Venerdì mattina poi la notizia della morte di Marco tramite un gruppo Whatsapp di tifosi azzurri di cui entrambi facciamo parte. La notizia mi ha destabilizzato, ma ero pronto, in cuor mio, a ricevere quella notizia anche se non si è mai pronti per queste cose.
Venerdì Facebook è esploso: tutti quelli che hanno conosciuto Marco hanno postato loro ricordi, immagini e pensieri nei suoi confronti. Lo stesso ho fatto anche io, postando la foto che ho fatto con lui a fianco quel giovedì di dieci anni e mezzo fa.
Il destino ha voluto che Marco morisse ad Omegna, la “capitale” del Cusio, la città che lo ha visto anche giocare da giovane con la squadra rossonera. Lui, il “Marco Cusiano” per antonomasia.
Sono contento che Marco abbia fatto breccia nei cuori di tante persone come ha fatto breccia nel mio. Tutti sono affranti perché Marco era giovane, troppo giovane per morire.
Di Marco conservo tanti ricordi e lo immaginerò sempre con il cappello nero a tesa larga in testa, l’occhiale, il sigaro spento in bocca e quel sorriso che lo ha sempre caratterizzato e contraddistinto. Come immagine di evidenza di questo pezzo poi ho scelto una foto che l’amico in comune Alessio Marrari ci ha fatto qualche anno fa agli Street Games: io con il microfono in mano, lui con microfono e cuffie in testa. Ridevo in quella foto. Perché con Marco Foti io mi sono sempre divertito e trovato bene.
Marco fatto appassionare tutti con la sua inconfondibile voce, il suo brio nel commentare le partite e a raccontarle. Nelle sue dirette Facebook indossava sempre la felpe che gli aveva preparato il club azzurro della “Combriccola” e sul suo balcone di casa aveva una bandiera del Novara che sventolava sempre anche quando la squadra andava male.
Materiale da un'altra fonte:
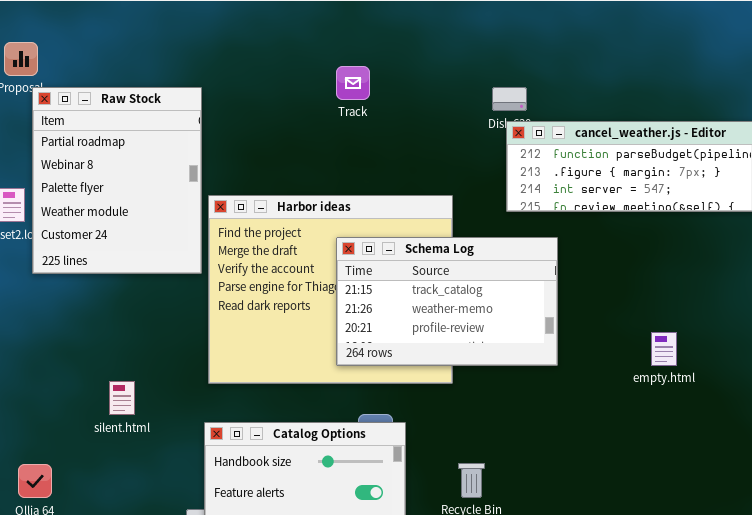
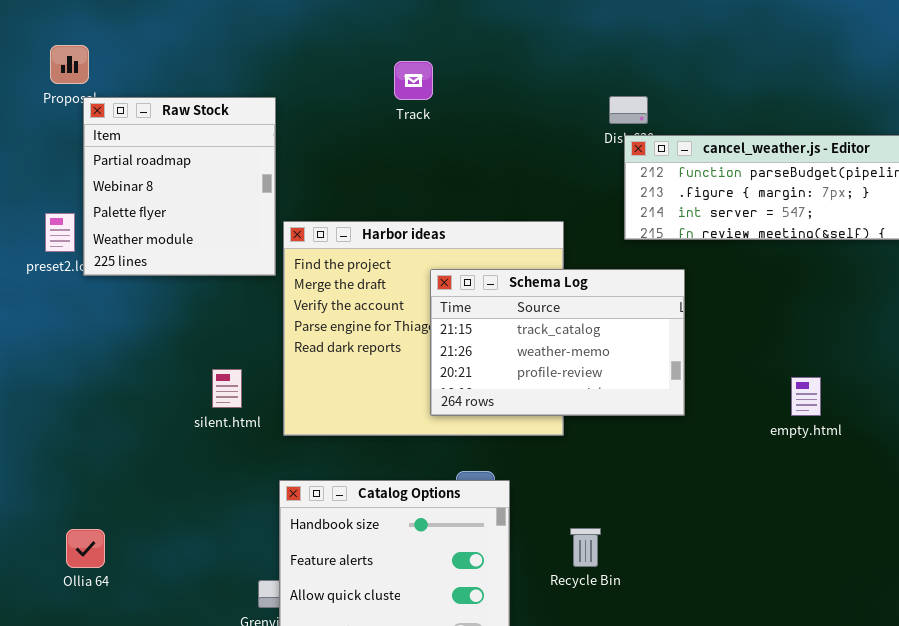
Track: [336,66,370,100] -> [394,61,433,100], moved
Raw Stock: [32,87,202,274] -> [83,97,276,276], resized
silent.html: [109,381,135,415] -> [212,369,242,408], moved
E quella bandiera sventolerà sempre a casa Foti anche se ora Marco non c’è più. Mancherà solo fisicamente, perché lui sarà al fianco della sua famiglia in primis e poi nei cuori e nelle menti di tutti i cuori azzurri che lui amava e voleva bene.
E sabato pomeriggio al suo funerale c’ea tantissima gente per rendergli l’ultimo saluto: tantissima gente è purtroppo rimasta fuori perché la chiesa era stracolma. Tutti coloro che hanno partecipato alle esequie erano addolorati per la morte di Marco ma hanno applaudito (commosso, come il sottoscritto) le parole dei suoi figli dal leggio dell’altare: parole importanti e belle in ricordo di loro padre. E del resto, come dice il detto, “la mela non cade mai lontana dall’albero”.
E’ morto sotto le feste, Marco Foti. E’ morto il giorno dopo il cambio di proprietà del Novara FC e due giorni prima la partita tra il Novara e la Triestina di Attilio Tesser, idolo dello stesso Marco. E’ finita 2-3 per la squadra friulana: chissà Marco come l’avrebbe commentata e quale sarebbero state le sue emozioni.
Grazie a Marco ho continuato a scrivere e a “fare radio” e spero che sia stato contento di avermi “coltivato” in questi anni.
Era uno schietto, polemista, arguto, mai banale, Marco Foti. Me lo porterò sempre nel cuore ed ogni volta che ascolterò la radiocronaca di quel Bari-Novara sarà come averlo accanto a me. Sempre.
Tutta questa non è piaggeria nei confronti di una persona che non c’è più, ma è quello che provo realmente per Marco.
Mi mancava prima, ora mi manca ancora di più. Ma so che Marco è accanto a me. Ed è accanto a tutti coloro che gli hanno voluto bene e che sempre gliene vorranno.